Your extracurricular activities should give colleges insight into who you are. What do you love? What inspires you? What makes you “tick?” Choose activities for these reasons, and not because you think they’re impressive or because your best friend signed up.
The more your application tells the story of you, the more you’ll stand out. This is especially true in a test-blind/test-optional world.
Once you’ve found 3-6 activities you’re passionate about, stick with them. If you absolutely hate something, you can drop it. But for the most part, colleges want to see consistency. If you find a few activities you’re passionate about, then pursue them and grow within them throughout your high school career, colleges will take notice.
Lead and Achieve
What does it mean to grow within an activity? Contribute more and more each year, eventually taking on leadership roles. Receive honors, awards, and recognition.
The most obvious way to lead is to get elected to an official leadership role, like a club officer or a team captain. You can also participate in student government. And if your school doesn’t have a particular organization you’re interested in, start it yourself!
But you don’t have to be an official leader to lead within an organization.

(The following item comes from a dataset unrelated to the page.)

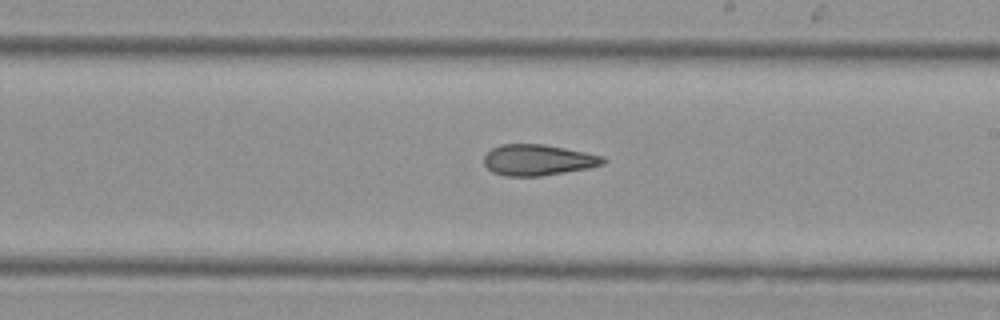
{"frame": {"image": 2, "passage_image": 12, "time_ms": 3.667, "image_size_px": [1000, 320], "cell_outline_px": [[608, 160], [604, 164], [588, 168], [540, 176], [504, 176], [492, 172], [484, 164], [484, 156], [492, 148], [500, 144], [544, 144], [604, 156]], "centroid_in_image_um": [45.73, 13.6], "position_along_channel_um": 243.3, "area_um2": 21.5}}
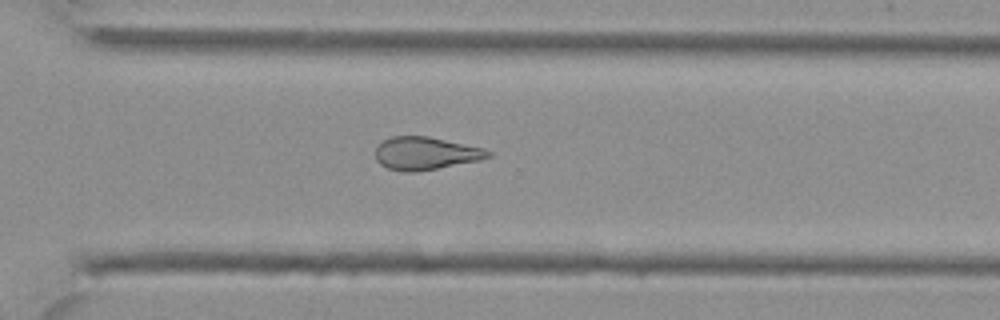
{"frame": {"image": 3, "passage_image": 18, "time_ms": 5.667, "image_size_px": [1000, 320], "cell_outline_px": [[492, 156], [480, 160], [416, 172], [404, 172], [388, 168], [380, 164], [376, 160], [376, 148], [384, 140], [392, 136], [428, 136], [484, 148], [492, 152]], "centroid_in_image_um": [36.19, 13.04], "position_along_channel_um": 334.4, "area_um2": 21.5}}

You can also run committees, solve or help solve problems, introduce new ideas and initiatives, recruit new members, etc.
Another way to show growth is to earn awards and recognition. Enter competitions related to your interests, and pursue opportunities to showcase your abilities. Other ways to demonstrate talent include being selected for internships, selective summer programs, or research projects.
By leading and achieve, you demonstrate that you’re not only passionate about your favorite activities; you’re also a standout in these areas!
Write It Down
Finally, be sure to keep a document recording the following:
- The activities you participate in, including start and end dates
- Ways you contribute within these activities/organizations
- Leadership roles related to these activities/organizations
- Honors, awards, or recognition
No matter what you do, it won’t help your college application if you don’t remember to mention it. This document will be an extremely useful resource as you fill out your activity summary for colleges. Plus, it could give you some ideas for a great college application essay!
By following these tips, you’ll ensure you stand out and make a positive impression—with or without ACT/SAT scores.
Final Thoughts: The Importance of Extracurriculars and GPA in a Test-Optional/Test-Blind World
As you apply to colleges in a test-optional/test-blind world, other components of your application become more important to colleges. They will more closely evaluate your strength of schedule, GPA, and extracurricular participation. Your AP/IB test scores will likely rise in importance too.
Challenge yourself with rigorous classes, and use solid study habits to excel. Join extracurricular activities that align with your talents, passions, interests, and goals. Find ways to contribute, lead, and gain recognition and honors in these areas. At the same time, take the ACT/SAT. Then, be strategic about which schools you do or do not send your scores to. (Unless the school requires scores or is test-blind; you don’t have a choice in those cases.)
For college applicants, test-blind/test-optional policies may be a good thing! The application process shifts from focusing on one big, intimidating test to focusing on the trajectory of your entire high school career. With the tips in this guide, you can build a high school career that helps you stand out—no test scores needed!